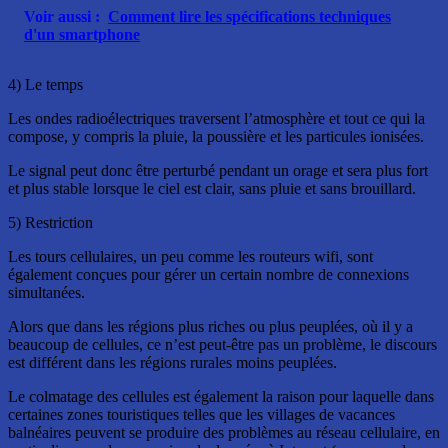
Voir aussi :
Comment lire les spécifications techniques
d'un smartphone
4) Le temps
Les ondes radioélectriques traversent l’atmosphère et tout ce qui la
compose, y compris la pluie, la poussière et les particules ionisées.
Le signal peut donc être perturbé pendant un orage et sera plus fort
et plus stable lorsque le ciel est clair, sans pluie et sans brouillard.
5) Restriction
Les tours cellulaires, un peu comme les routeurs wifi, sont
également conçues pour gérer un certain nombre de connexions
simultanées.
Alors que dans les régions plus riches ou plus peuplées, où il y a
beaucoup de cellules, ce n’est peut-être pas un problème, le discours
est différent dans les régions rurales moins peuplées.
Le colmatage des cellules est également la raison pour laquelle dans
certaines zones touristiques telles que les villages de vacances
balnéaires peuvent se produire des problèmes au réseau cellulaire, en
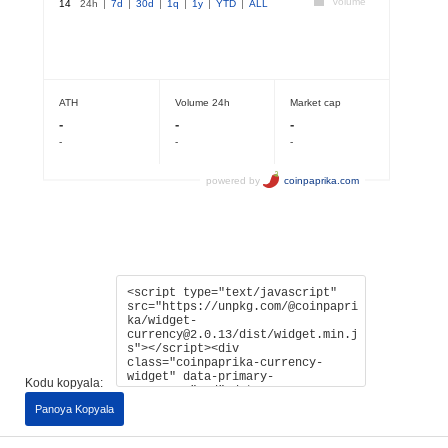
Kodu kopyala:
Panoya Kopyala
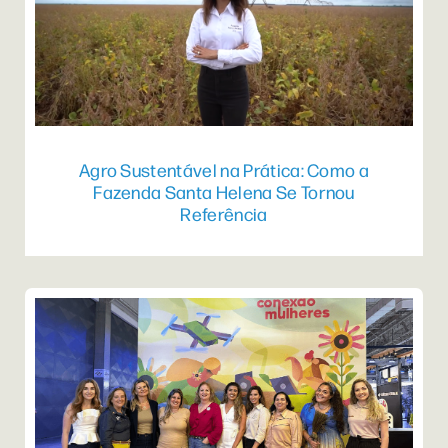
Agro Sustentável na Prática: Como a
Fazenda Santa Helena Se Tornou
Referência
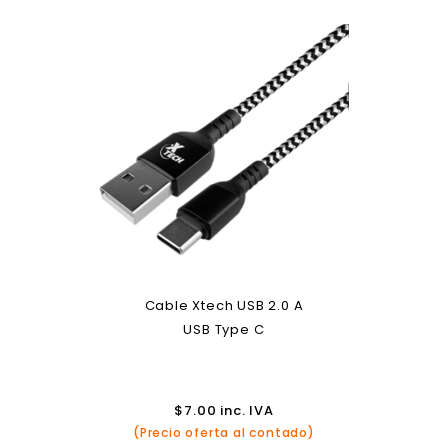
Cable Xtech USB 2.0 A
USB Type C
$
7.00
inc. IVA
(Precio oferta al contado)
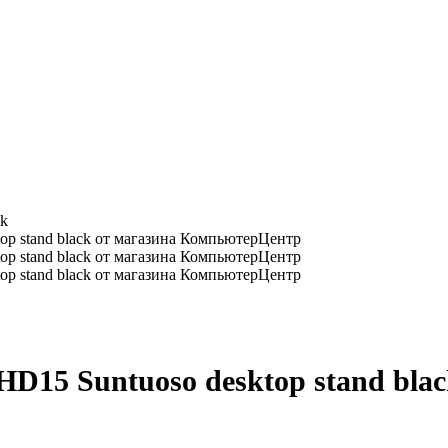
ck
15 Suntuoso desktop stand blac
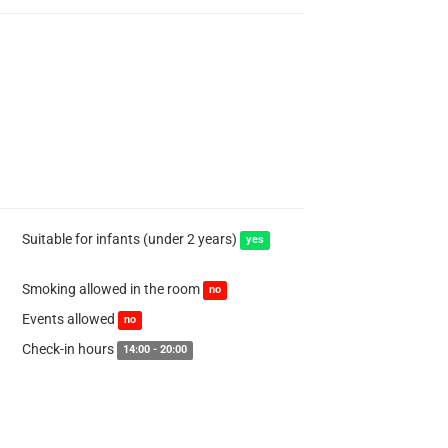
Suitable for infants (under 2 years)
yes
Smoking allowed in the room
no
Events allowed
no
Check-in hours
14:00 - 20:00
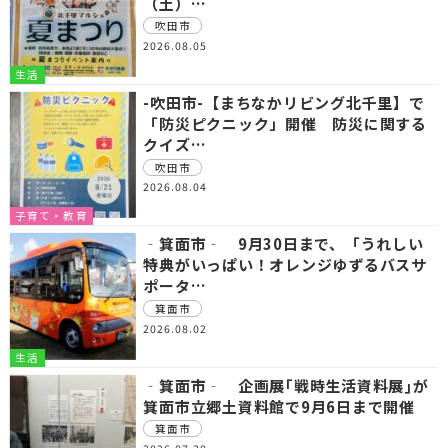
（土）…
吹田市
2026.08.05
生活
-吹田市-【まちなかリビング北千里】で
「防災ピクニック」開催 防災に関する
クイズ…
吹田市
2026.08.04
子育て・教育
‐箕面市‐ 9月30日まで、「うれしい
特典がいっぱい！オレンジゆずるバスサ
ポータ…
箕面市
2026.08.02
生活
‐箕面市‐ 企画展｢戦時生活資料展｣が
箕面市立郷土資料館で9月6日まで開催
箕面市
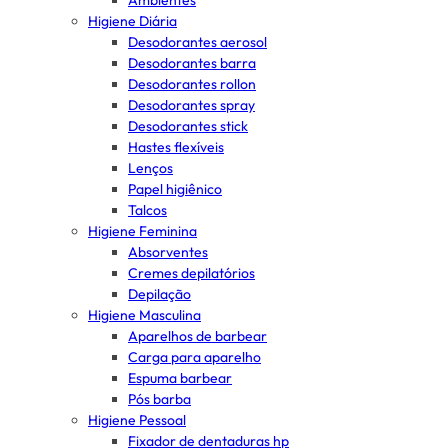
Ambientes
Higiene Diária
Desodorantes aerosol
Desodorantes barra
Desodorantes rollon
Desodorantes spray
Desodorantes stick
Hastes flexíveis
Lenços
Papel higiênico
Talcos
Higiene Feminina
Absorventes
Cremes depilatórios
Depilação
Higiene Masculina
Aparelhos de barbear
Carga para aparelho
Espuma barbear
Pós barba
Higiene Pessoal
Fixador de dentaduras hp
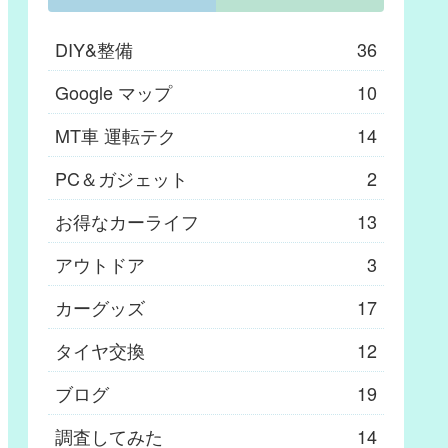
DIY&整備
36
Google マップ
10
MT車 運転テク
14
PC＆ガジェット
2
お得なカーライフ
13
アウトドア
3
カーグッズ
17
タイヤ交換
12
ブログ
19
調査してみた
14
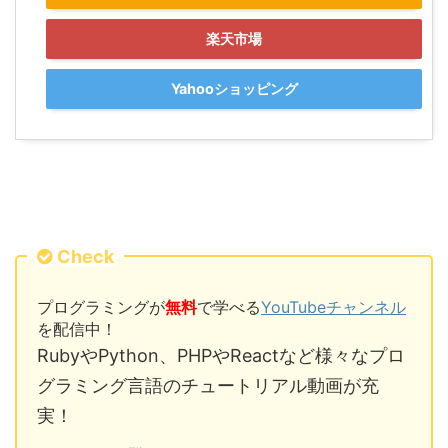
楽天市場
Yahooショッピング
Check
プログラミングが
無料
で学べる
YouTubeチャンネル
を配信中！
RubyやPython、PHPやReactなど様々なプロ
グラミング言語のチュートリアル動画が充
実！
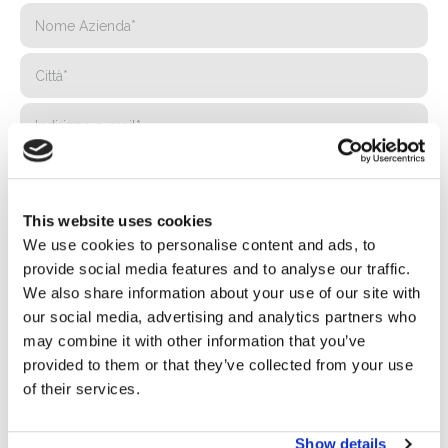
This website uses cookies
We use cookies to personalise content and ads, to
provide social media features and to analyse our traffic.
We also share information about your use of our site with
our social media, advertising and analytics partners who
may combine it with other information that you’ve
provided to them or that they’ve collected from your use
of their services.
Privacy*
Autorizzo il trattamento dei miei dati secondo quanto
Show details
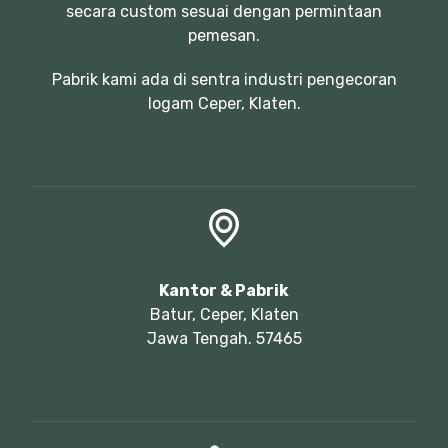
secara custom sesuai dengan permintaan
pemesan.
Pabrik kami ada di sentra industri pengecoran
logam Ceper, Klaten.
Kantor & Pabrik
Batur, Ceper, Klaten
Jawa Tengah. 57465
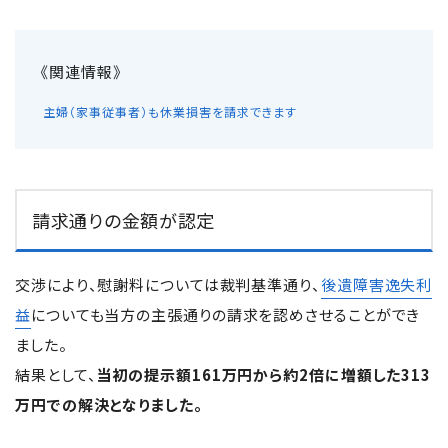
主婦（家事従事者）も休業損害を請求できます
請求通りの金額が認定
交渉により、慰謝料については裁判基準通り、
後遺障害逸失利
益
についても当方の主張通りの請求を認めさせることができ
ました。
結果として、
当初の提示額161万円から約2倍に増額した313
万円での解決となりました。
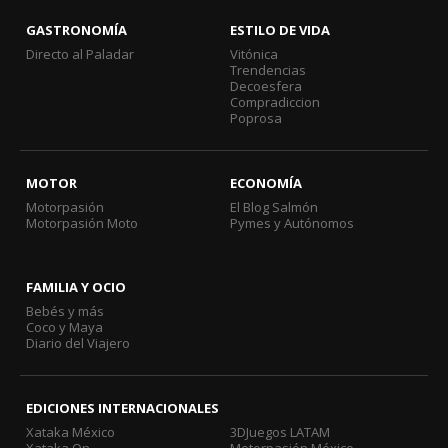
GASTRONOMÍA
ESTILO DE VIDA
Directo al Paladar
Vitónica
Trendencias
Decoesfera
Compradiccion
Poprosa
MOTOR
ECONOMÍA
Motorpasión
El Blog Salmón
Motorpasión Moto
Pymes y Autónomos
FAMILIA Y OCIO
Bebés y más
Coco y Maya
Diario del Viajero
EDICIONES INTERNACIONALES
Xataka México
3DJuegos LATAM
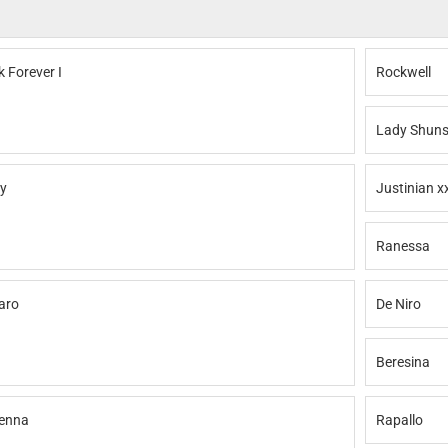
 Forever I
Rockwell
Lady Shuns
cy
Justinian x
Ranessa
aro
De Niro
Beresina
enna
Rapallo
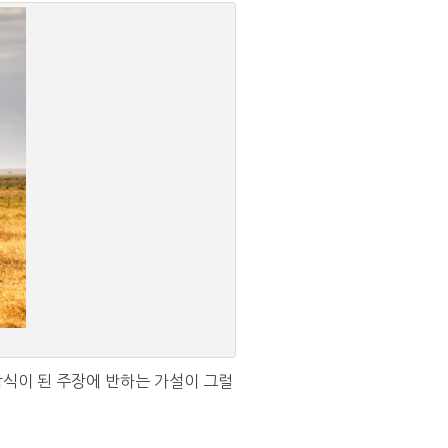
상식이 된 주장에 반하는 가설이 그럴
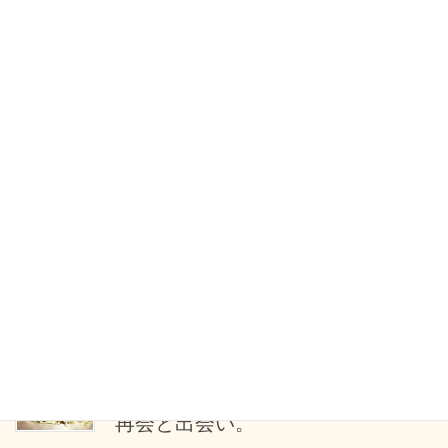
4年目の新年度。
開業したのは2015年1月。決算期は3月。 だから今日は、開業後4
年目の新年度初日。 今年度は、新たな動きにワクワクしつつも
これまで通り、着実に丁寧に、積み重ねていくという 地道な道も1
歩ずつ進んでいきま […]
2018-03-28
blog
桜満開。
毎年咲くけど、毎年観るけど、 つい撮ってしまいたくなる。 桜。
満開の桜を見ると、 うっとりする。 いろんなことが頭の中をか
けめぐって がんばろう という気持ちになる。 桜の季節 […]
2018-03-27
blog
再会と出会い。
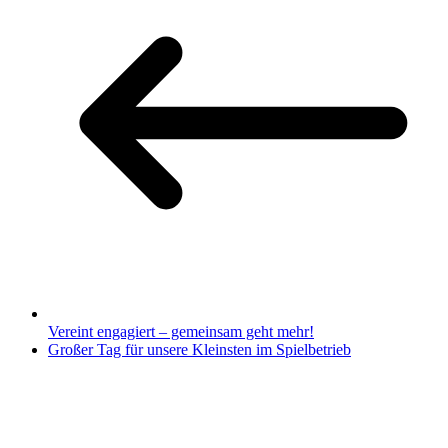
Vereint engagiert – gemeinsam geht mehr!
Großer Tag für unsere Kleinsten im Spielbetrieb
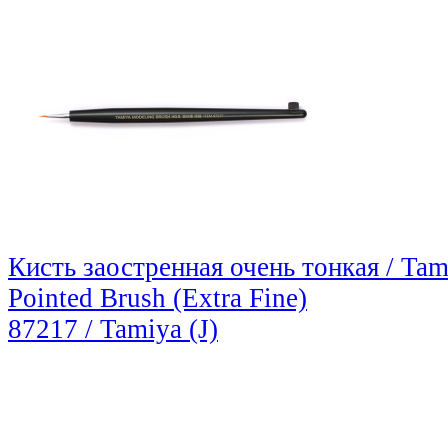
Кисть заостренная очень тонкая / Ta
Pointed Brush (Extra Fine)
87217 / Tamiya (J)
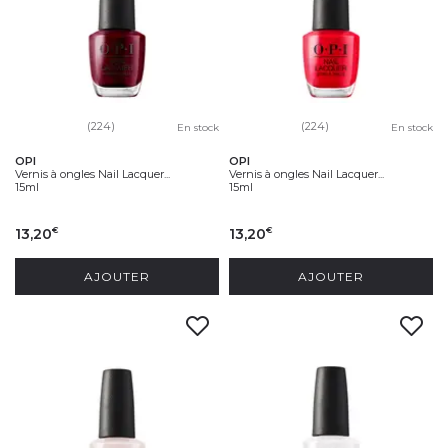
(224)
(224)
En stock
En stock
OPI
OPI
Vernis à ongles Nail Lacquer...
Vernis à ongles Nail Lacquer...
15ml
15ml
13,20
13,20
€
€
AJOUTER
AJOUTER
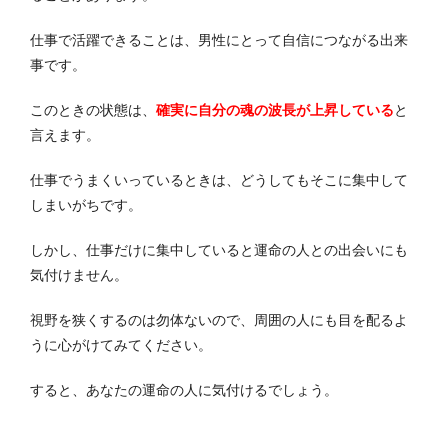
仕事で活躍できることは、男性にとって自信につながる出来
事です。
このときの状態は、
確実に自分の魂の波長が上昇している
と
言えます。
仕事でうまくいっているときは、どうしてもそこに集中して
しまいがちです。
しかし、仕事だけに集中していると運命の人との出会いにも
気付けません。
視野を狭くするのは勿体ないので、周囲の人にも目を配るよ
うに心がけてみてください。
すると、あなたの運命の人に気付けるでしょう。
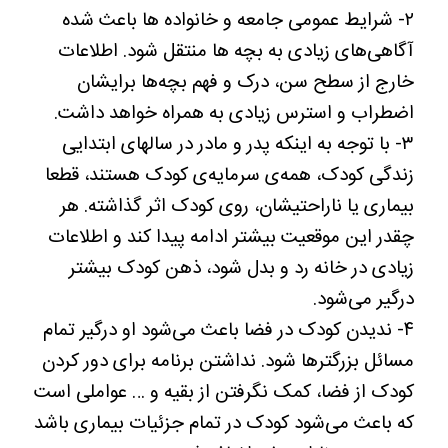
۲- شرایط عمومی جامعه و خانواده ها باعث شده
آگاهی‌های زیادی به بچه ها منتقل شود. اطلاعات
خارج از سطح سن، درک و فهم بچه‌ها برایشان
اضطراب و استرس زیادی به همراه خواهد داشت.
۳- با توجه به اینکه پدر و مادر در سالهای ابتدایی
زندگی کودک، همه‌ی سرمایه‌ی کودک هستند، قطعا
بیماری یا ناراحتیشان، روی کودک اثر گذاشته. هر
چقدر این موقعیت بیشتر ادامه پیدا کند و اطلاعات
زیادی در خانه رد و بدل شود، ذهن کودک بیشتر
درگیر می‌شود.
۴- ندیدن کودک در فضا باعث می‌شود او درگیر تمام
مسائل بزرگترها شود. نداشتن برنامه برای دور کردن
کودک از فضا، کمک نگرفتن از بقیه و … عواملی است
که باعث می‌شود کودک در تمام جزئیات بیماری باشد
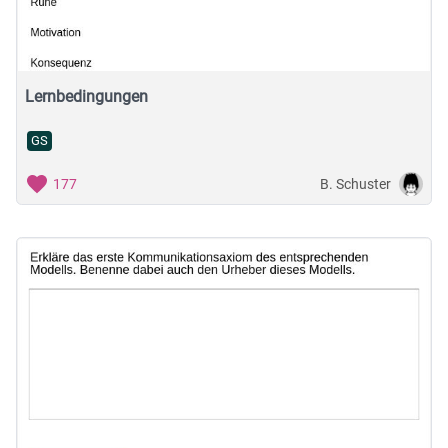
Lernbedingungen
GS
B. Schuster
177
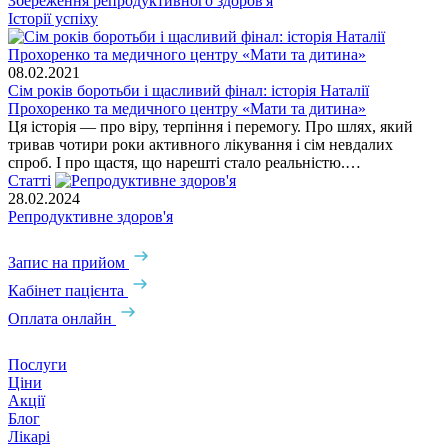
Збереження репродуктивного здоров'я
Історії успіху
08.02.2021
Сім років боротьби і щасливий фінал: історія Наталії
Прохоренко та медичного центру «Мати та дитина»
Ця історія — про віру, терпіння і перемогу. Про шлях, який
тривав чотири роки активного лікування і сім невдалих
спроб. І про щастя, що нарешті стало реальністю.…
Статті
28.02.2024
Репродуктивне здоров'я
Запис на прийом
Кабінет пацієнта
Оплата онлайн
Послуги
Ціни
Акції
Блог
Лікарі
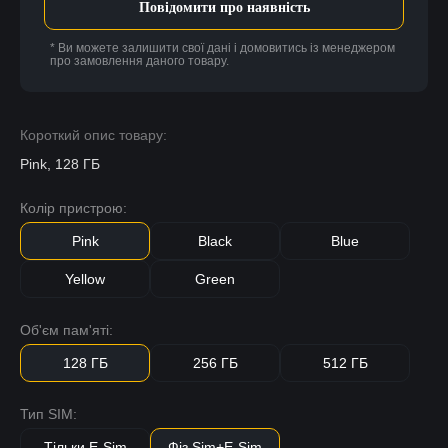
Повідомити про наявність
* Ви можете залишити свої дані і домовитись із менеджером
про замовлення даного товару.
Короткий опис товару:
Pink, 128 ГБ
Колір пристрою:
Pink
Black
Blue
Yellow
Green
Об'єм пам'яті:
128 ГБ
256 ГБ
512 ГБ
Тип SIM:
Тільки E-Sim
Фіз.Sim+E-Sim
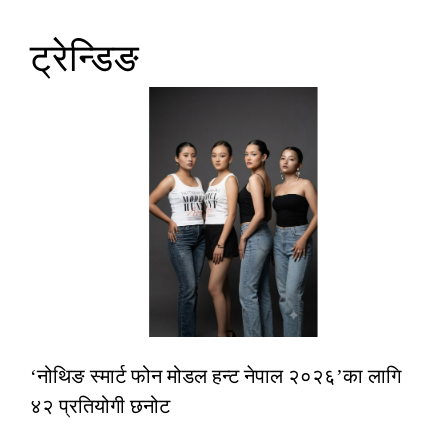
ट्रेन्डिङ
‘नोथिङ स्मार्ट फोन मोडल हन्ट नेपाल २०२६’का लागि
४२ प्रतियोगी छनोट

- Exercise: Each entry above should be written out verbatim, minus its pictures.

- Exercise answer:
Voir aussi :
Comment lire les spécifications techniques
d'un smartphone
4) Le temps
Les ondes radioélectriques traversent l’atmosphère et tout ce qui la
compose, y compris la pluie, la poussière et les particules ionisées.
Le signal peut donc être perturbé pendant un orage et sera plus fort
et plus stable lorsque le ciel est clair, sans pluie et sans brouillard.
5) Restriction
Les tours cellulaires, un peu comme les routeurs wifi, sont
également conçues pour gérer un certain nombre de connexions
simultanées.
Alors que dans les régions plus riches ou plus peuplées, où il y a
beaucoup de cellules, ce n’est peut-être pas un problème, le discours
est différent dans les régions rurales moins peuplées.
Le colmatage des cellules est également la raison pour laquelle dans
certaines zones touristiques telles que les villages de vacances
balnéaires peuvent se produire des problèmes au réseau cellulaire, en
Kodu kopyala:
Panoya Kopyala
Agro Sustentável na Prática: Como a
Fazenda Santa Helena Se Tornou
Referência
Cable Xtech USB 2.0 A
USB Type C
$
7.00
inc. IVA
(Precio oferta al contado)
ck
15 Suntuoso desktop stand blac
Suitable for infants (under 2 years)
yes
Smoking allowed in the room
no
Events allowed
no
Check-in hours
14:00 - 20:00
（土）…
吹田市
2026.08.05
生活
-吹田市-【まちなかリビング北千里】で
「防災ピクニック」開催 防災に関する
クイズ…
吹田市
2026.08.04
子育て・教育
‐箕面市‐ 9月30日まで、「うれしい
特典がいっぱい！オレンジゆずるバスサ
ポータ…
箕面市
2026.08.02
生活
‐箕面市‐ 企画展｢戦時生活資料展｣が
箕面市立郷土資料館で9月6日まで開催
箕面市
Ambientes
Higiene Diária
Desodorantes aerosol
Desodorantes barra
Desodorantes rollon
Desodorantes spray
Desodorantes stick
Hastes flexíveis
Lenços
Papel higiênico
Talcos
Higiene Feminina
Absorventes
Cremes depilatórios
Depilação
Higiene Masculina
Aparelhos de barbear
Carga para aparelho
Espuma barbear
Pós barba
Higiene Pessoal
Fixador de dentaduras hp
DIY&整備
36
Google マップ
10
MT車 運転テク
14
PC＆ガジェット
2
お得なカーライフ
13
アウトドア
3
カーグッズ
17
タイヤ交換
12
ブログ
19
調査してみた
14
楽天市場
Yahooショッピング
Check
プログラミングが
無料
で学べる
YouTubeチャンネル
を配信中！
RubyやPython、PHPやReactなど様々なプロ
グラミング言語のチュートリアル動画が充
実！
This website uses cookies
We use cookies to personalise content and ads, to
provide social media features and to analyse our traffic.
We also share information about your use of our site with
our social media, advertising and analytics partners who
may combine it with other information that you’ve
provided to them or that they’ve collected from your use
of their services.
Privacy*
Autorizzo il trattamento dei miei dati secondo quanto
Show details
secara custom sesuai dengan permintaan
pemesan.
Pabrik kami ada di sentra industri pengecoran
logam Ceper, Klaten.
Kantor & Pabrik
Batur, Ceper, Klaten
Jawa Tengah. 57465
主婦（家事従事者）も休業損害を請求できます
請求通りの金額が認定
交渉により、慰謝料については裁判基準通り、
後遺障害逸失利
益
についても当方の主張通りの請求を認めさせることができ
ました。
結果として、
当初の提示額161万円から約2倍に増額した313
万円での解決となりました。
GASTRONOMÍA
ESTILO DE VIDA
Directo al Paladar
Vitónica
Trendencias
Decoesfera
Compradiccion
Poprosa
MOTOR
ECONOMÍA
Motorpasión
El Blog Salmón
Motorpasión Moto
Pymes y Autónomos
FAMILIA Y OCIO
Bebés y más
Coco y Maya
Diario del Viajero
EDICIONES INTERNACIONALES
Xataka México
3DJuegos LATAM
 Forever I
Rockwell
Lady Shuns
cy
Justinian x
Ranessa
aro
De Niro
Beresina
enna
Rapallo
상식이 된 주장에 반하는 가설이 그럴
4年目の新年度。
開業したのは2015年1月。決算期は3月。 だから今日は、開業後4
年目の新年度初日。 今年度は、新たな動きにワクワクしつつも
これまで通り、着実に丁寧に、積み重ねていくという 地道な道も1
歩ずつ進んでいきま […]
2018-03-28
blog
桜満開。
毎年咲くけど、毎年観るけど、 つい撮ってしまいたくなる。 桜。
満開の桜を見ると、 うっとりする。 いろんなことが頭の中をか
けめぐって がんばろう という気持ちになる。 桜の季節 […]
2018-03-27
blog
再会と出会い。
Vereint engagiert – gemeinsam geht mehr!
Großer Tag für unsere Kleinsten im Spielbetrieb
Кисть заостренная очень тонкая / Ta
Pointed Brush (Extra Fine)
87217 / Tamiya (J)
(224)
(224)
En stock
En stock
OPI
OPI
Vernis à ongles Nail Lacquer...
Vernis à ongles Nail Lacquer...
15ml
15ml
13,20
13,20
€
€
AJOUTER
AJOUTER
仕事で活躍できることは、男性にとって自信につながる出来
事です。
このときの状態は、
確実に自分の魂の波長が上昇している
と
言えます。
仕事でうまくいっているときは、どうしてもそこに集中して
しまいがちです。
しかし、仕事だけに集中していると運命の人との出会いにも
気付けません。
視野を狭くするのは勿体ないので、周囲の人にも目を配るよ
うに心がけてみてください。
すると、あなたの運命の人に気付けるでしょう。
۲- شرایط عمومی جامعه و خانواده ها باعث شده
آگاهی‌های زیادی به بچه ها منتقل شود. اطلاعات
خارج از سطح سن، درک و فهم بچه‌ها برایشان
اضطراب و استرس زیادی به همراه خواهد داشت.
۳- با توجه به اینکه پدر و مادر در سالهای ابتدایی
زندگی کودک، همه‌ی سرمایه‌ی کودک هستند، قطعا
بیماری یا ناراحتیشان، روی کودک اثر گذاشته. هر
چقدر این موقعیت بیشتر ادامه پیدا کند و اطلاعات
زیادی در خانه رد و بدل شود، ذهن کودک بیشتر
درگیر می‌شود.
۴- ندیدن کودک در فضا باعث می‌شود او درگیر تمام
مسائل بزرگترها شود. نداشتن برنامه برای دور کردن
کودک از فضا، کمک نگرفتن از بقیه و … عواملی است
که باعث می‌شود کودک در تمام جزئیات بیماری باشد
Lernbedingungen
GS
B. Schuster
177
Збереження репродуктивного здоров'я
Історії успіху
08.02.2021
Сім років боротьби і щасливий фінал: історія Наталії
Прохоренко та медичного центру «Мати та дитина»
Ця історія — про віру, терпіння і перемогу. Про шлях, який
тривав чотири роки активного лікування і сім невдалих
спроб. І про щастя, що нарешті стало реальністю.…
Статті
28.02.2024
Репродуктивне здоров'я
Запис на прийом
Кабінет пацієнта
Оплата онлайн
Послуги
Ціни
Акції
Блог
Лікарі
Повідомити про наявність
* Ви можете залишити свої дані і домовитись із менеджером
про замовлення даного товару.
Короткий опис товару:
Pink, 128 ГБ
Колір пристрою:
Pink
Black
Blue
Yellow
Green
Об'єм пам'яті:
128 ГБ
256 ГБ
512 ГБ
Тип SIM:
Тільки E-Sim
Фіз.Sim+E-Sim
ट्रेन्डिङ
‘नोथिङ स्मार्ट फोन मोडल हन्ट नेपाल २०२६’का लागि
४२ प्रतियोगी छनोट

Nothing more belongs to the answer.